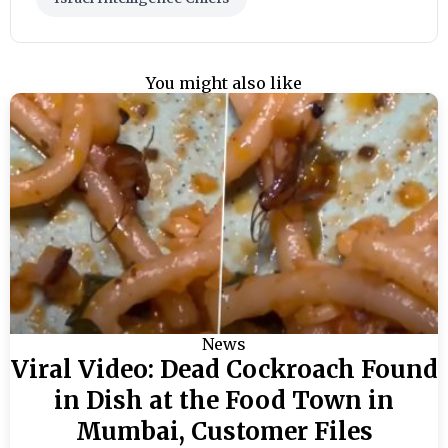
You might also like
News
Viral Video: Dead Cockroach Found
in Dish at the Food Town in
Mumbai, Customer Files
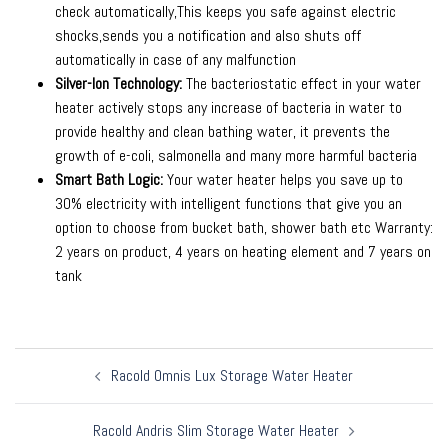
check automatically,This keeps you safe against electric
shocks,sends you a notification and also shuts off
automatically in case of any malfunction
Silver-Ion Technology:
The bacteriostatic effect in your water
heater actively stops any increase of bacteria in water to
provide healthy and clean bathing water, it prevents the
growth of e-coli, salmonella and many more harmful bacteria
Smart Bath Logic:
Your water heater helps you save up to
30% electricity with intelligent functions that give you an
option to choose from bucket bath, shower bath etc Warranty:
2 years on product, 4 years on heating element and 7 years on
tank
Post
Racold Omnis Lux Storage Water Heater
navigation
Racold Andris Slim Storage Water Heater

---

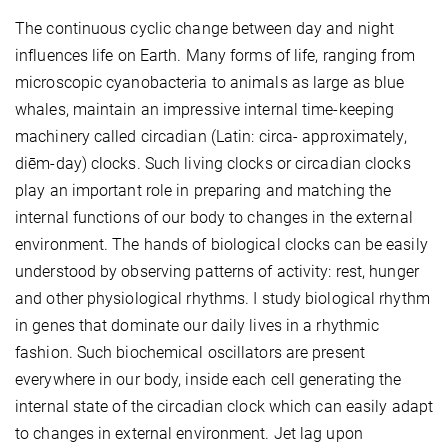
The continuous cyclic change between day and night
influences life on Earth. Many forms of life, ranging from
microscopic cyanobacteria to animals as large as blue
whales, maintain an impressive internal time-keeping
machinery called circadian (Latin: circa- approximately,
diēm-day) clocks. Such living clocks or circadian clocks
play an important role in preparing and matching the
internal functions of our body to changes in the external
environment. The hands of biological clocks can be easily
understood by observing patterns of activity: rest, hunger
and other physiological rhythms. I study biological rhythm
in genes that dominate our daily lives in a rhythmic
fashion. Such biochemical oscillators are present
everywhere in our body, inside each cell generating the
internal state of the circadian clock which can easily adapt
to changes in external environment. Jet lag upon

---

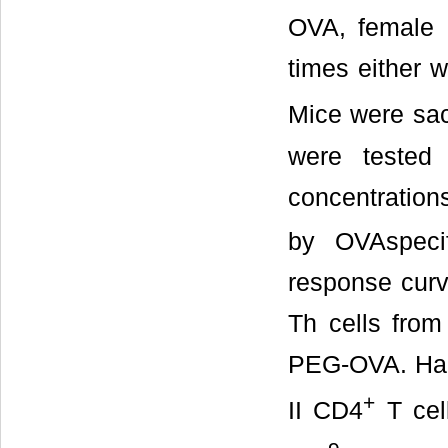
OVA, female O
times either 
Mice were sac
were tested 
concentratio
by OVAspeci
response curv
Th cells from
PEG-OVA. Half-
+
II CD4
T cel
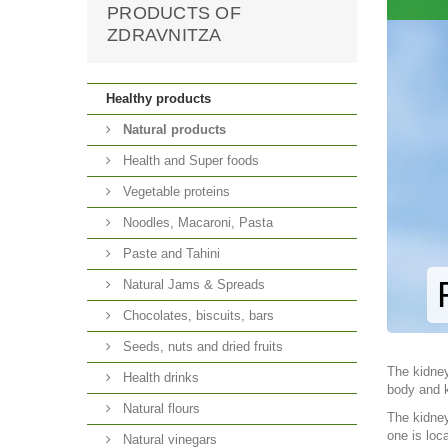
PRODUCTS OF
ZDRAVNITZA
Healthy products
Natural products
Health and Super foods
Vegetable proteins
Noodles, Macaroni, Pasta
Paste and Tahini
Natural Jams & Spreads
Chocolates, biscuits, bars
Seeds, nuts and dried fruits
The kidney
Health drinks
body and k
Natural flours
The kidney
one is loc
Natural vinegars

__Task instructions__.
Copy the lines of the entries above that mention "clocks".

__Completed exercise__.
diēm-day) clocks. Such living clocks or circadian clocks
environment. The hands of biological clocks can be easily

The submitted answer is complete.